Weighing more than 98 tonnes in total, the chamber was transported in sections on 6 lorries accompanied by 6 police outriders and 5 support vehicles. The convoy from Portsmouth Harbour to Harwell Campus was one of the largest single road movements the UK has ever seen.

Each of the 8m diameter sections then had to be lifted into place and carefully positioned in order to be sealed perfectly later in the year. The final walls of the building will now be constructed around the chamber.

Sean Stewart, STFC’s National Satellite Test Facility Project Manager said: “The installation of the large space test chamber would have been an extraordinary endeavour at the best of times. In the current challenging circumstances, the team worked tirelessly through lockdown, first in Italy and then in the UK, to get the space test chamber into place. The final walls will now go up around the chamber and once complete, the National Satellite Test Facility will play a key role in securing end-to-end capability to build, test and launch satellites from the UK.”
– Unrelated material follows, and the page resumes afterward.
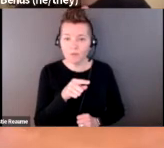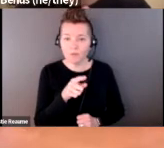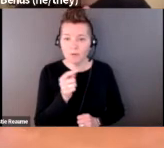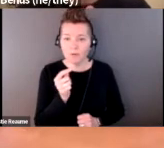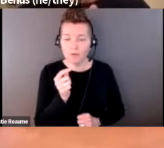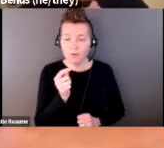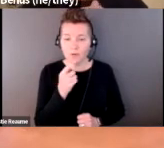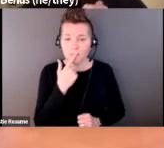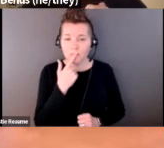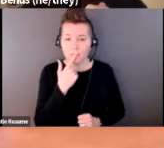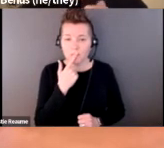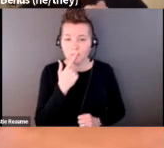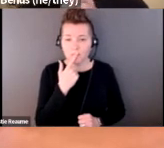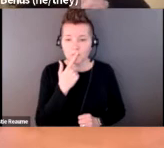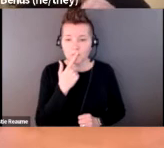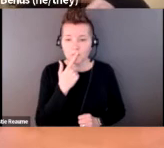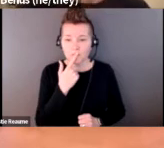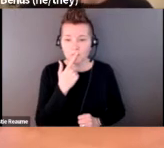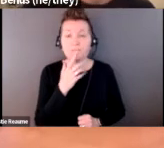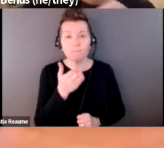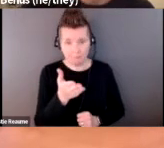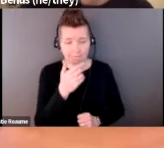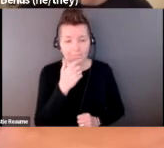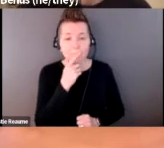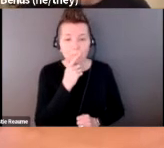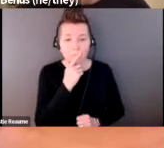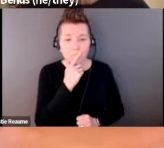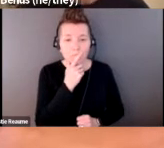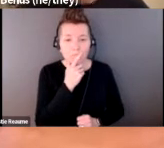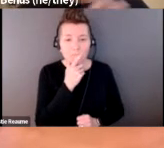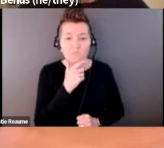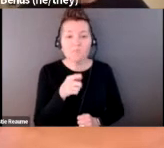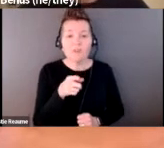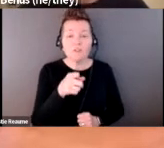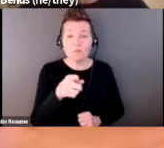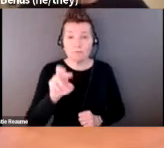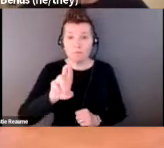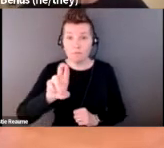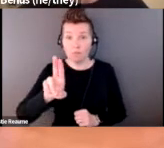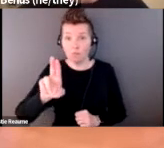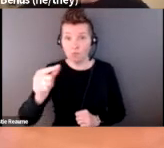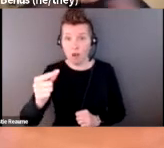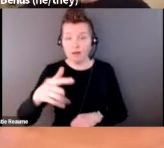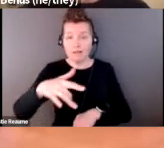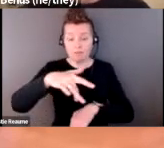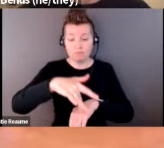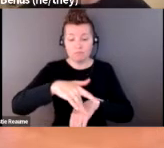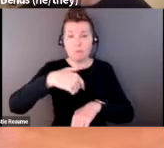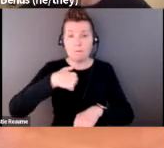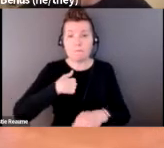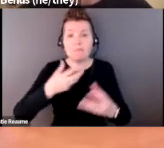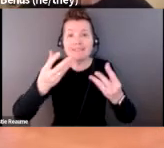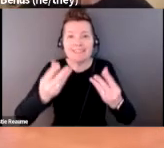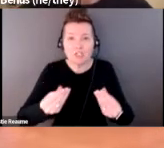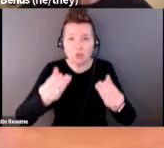talk about this work. So this work, Touch Me Tenderly, was made during the pandemic. And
Alongside the space test chamber, the National Satellite Test Facility will also offer vibration and pyro-shock equipment, electromagnetic compatibility (EMC) and antenna measurement system and acoustic testing. Construction will be complete in 2021 and operational from 2022. It builds on the existing suite of environmental test facilities and expertise at RAL Space which include a further 10 space test chambers ranging from just 1m in diameter to 5m diameter.

Science Minister Amanda Solloway said: “The UK is a world-leader in space technology and this impressive new chamber, backed by government funding, will significantly bolster our satellite testing capabilities.
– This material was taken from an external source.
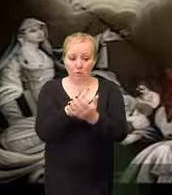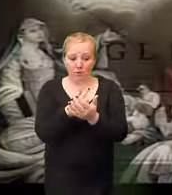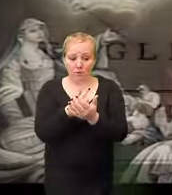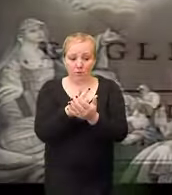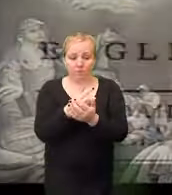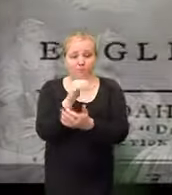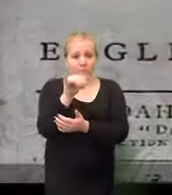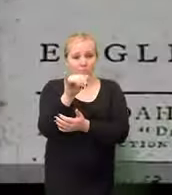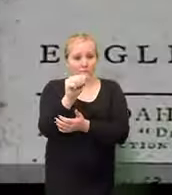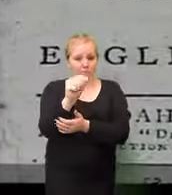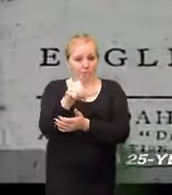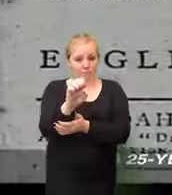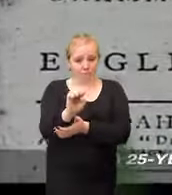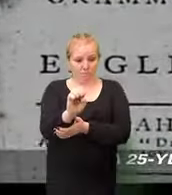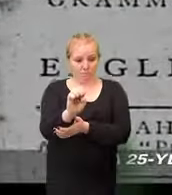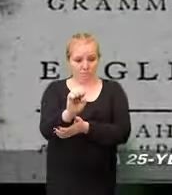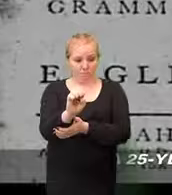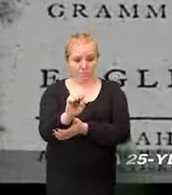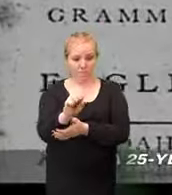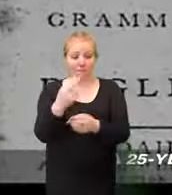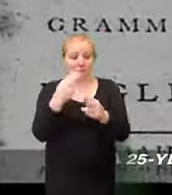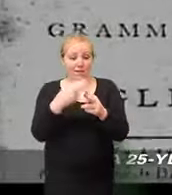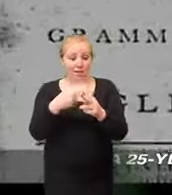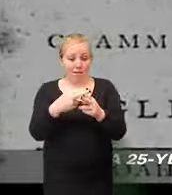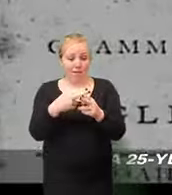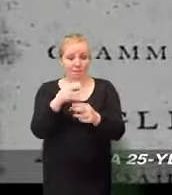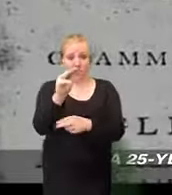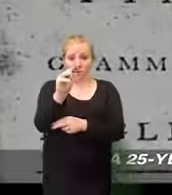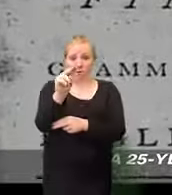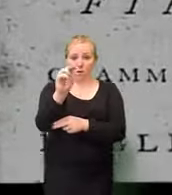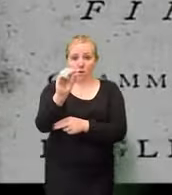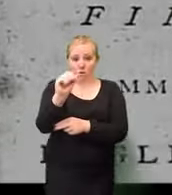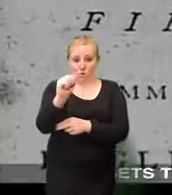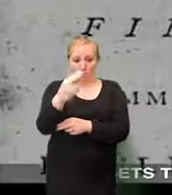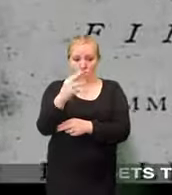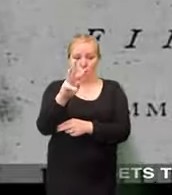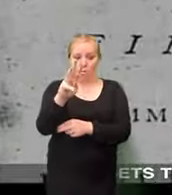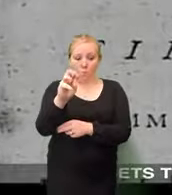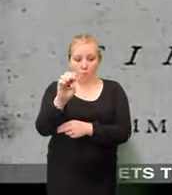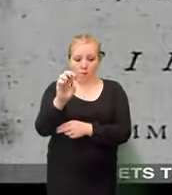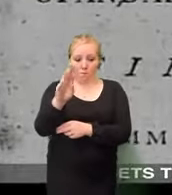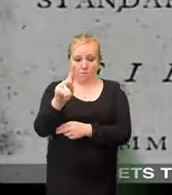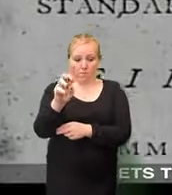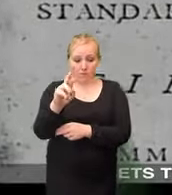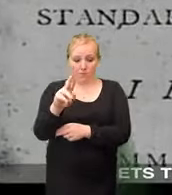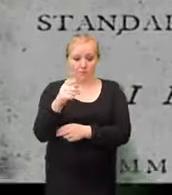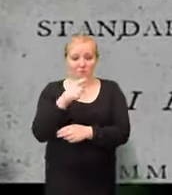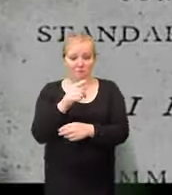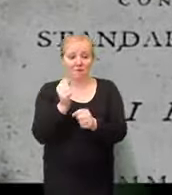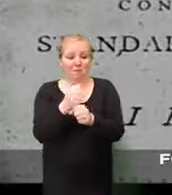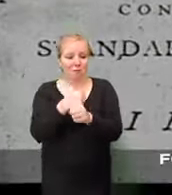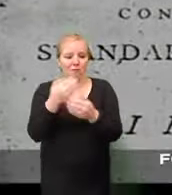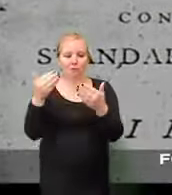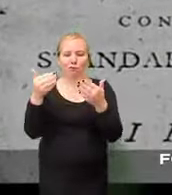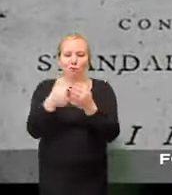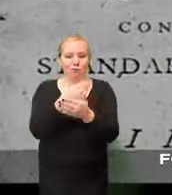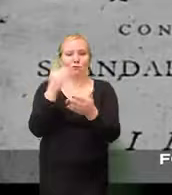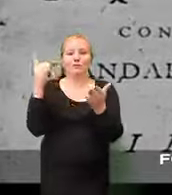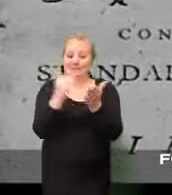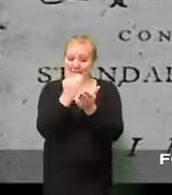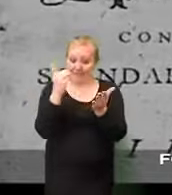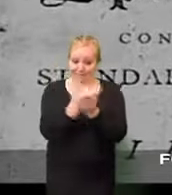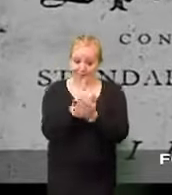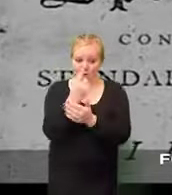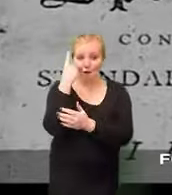in this spirit a 25 year old graduate of Yale Noah Webster sets to work writing a speller for a new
“Importantly, it will ensure that our space industry has the first-class facilities they need to test large, complex spacecraft as we work towards the UK’s first satellite launch.”

Dr Graham Turnock, Chief Executive of the UK Space Agency, said: “The installation of the state of the art satellite test chamber is a huge boost for the UK space sector and demonstrates our commitment to strengthening the UK’s national space capabilities. The National Satellite Test Facility will make UK industry more competitive when bidding for national and international contracts and encourage new businesses to come here from all over the world.”

The National Satellite Test Facility has been funded by the Department for Business, Energy and Industrial Strategy as part of the Industrial Strategy Challenge Fund.